[Given text]
____________

Kenya: Kenya Commercial Bank

Kenya Commercial Bank (KCB), the country’s largest lender by assets and Tier 1 capital, has performed strongly in 2013. Its profit before tax in the first nine months rose 17% year on year to KSh15.2bn ($179m). Another highlight was the fact its cost-to-income ratio, which it has long sought to reduce, was 52% for the period, down from almost 70% in 2009.

KCB’s results follow the progress it made last year. In 2012, it managed to generate pre-tax earnings of KSh17bn, a 14% increase from 2011 and a huge leap from KSh6bn as recently as 2008.

Investors have rushed to buy KCB’s stock. By early November its share price on the Nairobi Securities Exchange, on which it is the third largest company, had risen 56% since the beginning of the year, making it the best performing of Kenya’s big banks for that period.

____________

[Supplied information]
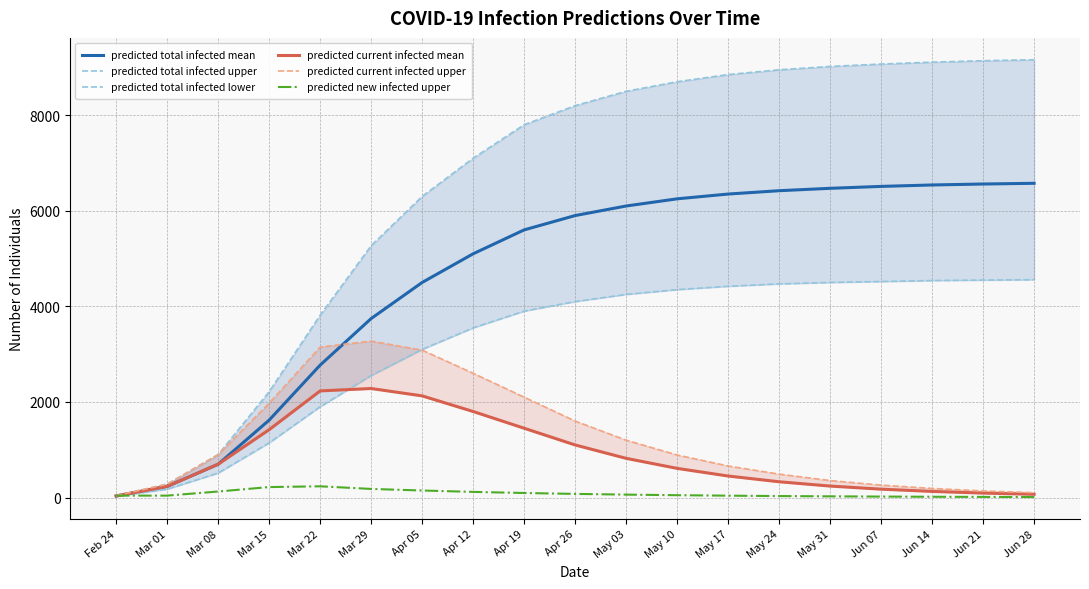

List the labels in order of predicted total infected upper value, largest first.

Jun 28, Jun 21, Jun 14, Jun 07, May 31, May 24, May 17, May 10, May 03, Apr 26, Apr 19, Apr 12, Apr 05, Mar 29, Mar 22, Mar 15, Mar 08, Mar 01, Feb 24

____________

[Work instructions] Write out the passage on Kenya Commercial Bank word for word, starting at "Kenya Commercial Bank (KCB), the" and ending at "70% in 2009.".

[Answer below]
Kenya Commercial Bank (KCB), the country’s largest lender by assets and Tier 1 capital, has performed strongly in 2013. Its profit before tax in the first nine months rose 17% year on year to KSh15.2bn ($179m). Another highlight was the fact its cost-to-income ratio, which it has long sought to reduce, was 52% for the period, down from almost 70% in 2009.